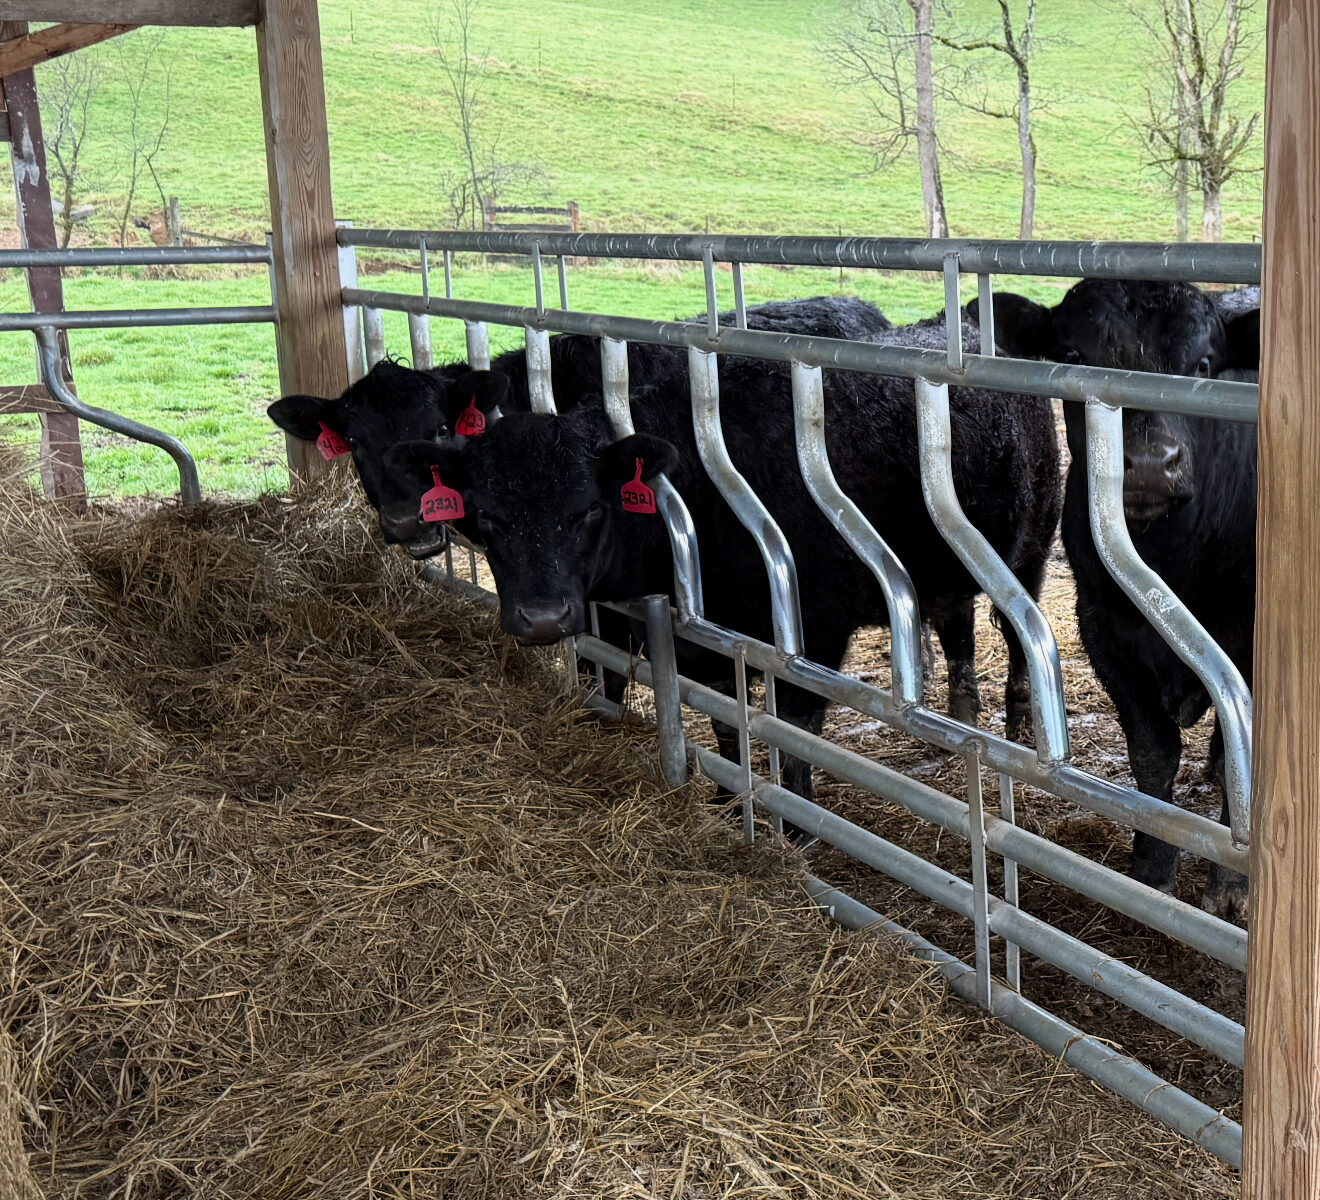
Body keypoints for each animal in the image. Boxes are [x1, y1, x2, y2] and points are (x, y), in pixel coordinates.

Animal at [380, 313, 1061, 819]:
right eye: (487, 516)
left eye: (588, 509)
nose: (542, 617)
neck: (704, 487)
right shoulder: (704, 641)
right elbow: (727, 728)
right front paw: (731, 803)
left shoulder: (812, 634)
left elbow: (793, 736)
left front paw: (794, 826)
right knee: (956, 628)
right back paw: (962, 717)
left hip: (1027, 554)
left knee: (1017, 639)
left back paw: (1021, 726)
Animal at [977, 278, 1260, 918]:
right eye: (1074, 356)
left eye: (1203, 365)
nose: (1151, 465)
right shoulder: (1104, 630)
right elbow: (1153, 752)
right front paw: (1151, 869)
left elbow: (1241, 757)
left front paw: (1231, 887)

:: WORK TO COMPLETE ::
Retype, without changes, the lines from the line holding "left front paw: (794, 826)" to the end of the data, both ends included.

:: ANSWER FOR THIS EXERCISE ::
left front paw: (794, 826)
right knee: (956, 628)
right back paw: (962, 717)
left hip: (1027, 554)
left knee: (1017, 639)
left back paw: (1021, 726)
Animal at [977, 278, 1260, 918]:
right eye: (1074, 356)
left eye: (1203, 365)
nose: (1151, 465)
right shoulder: (1104, 630)
right elbow: (1153, 752)
right front paw: (1151, 869)
left elbow: (1241, 757)
left front paw: (1231, 887)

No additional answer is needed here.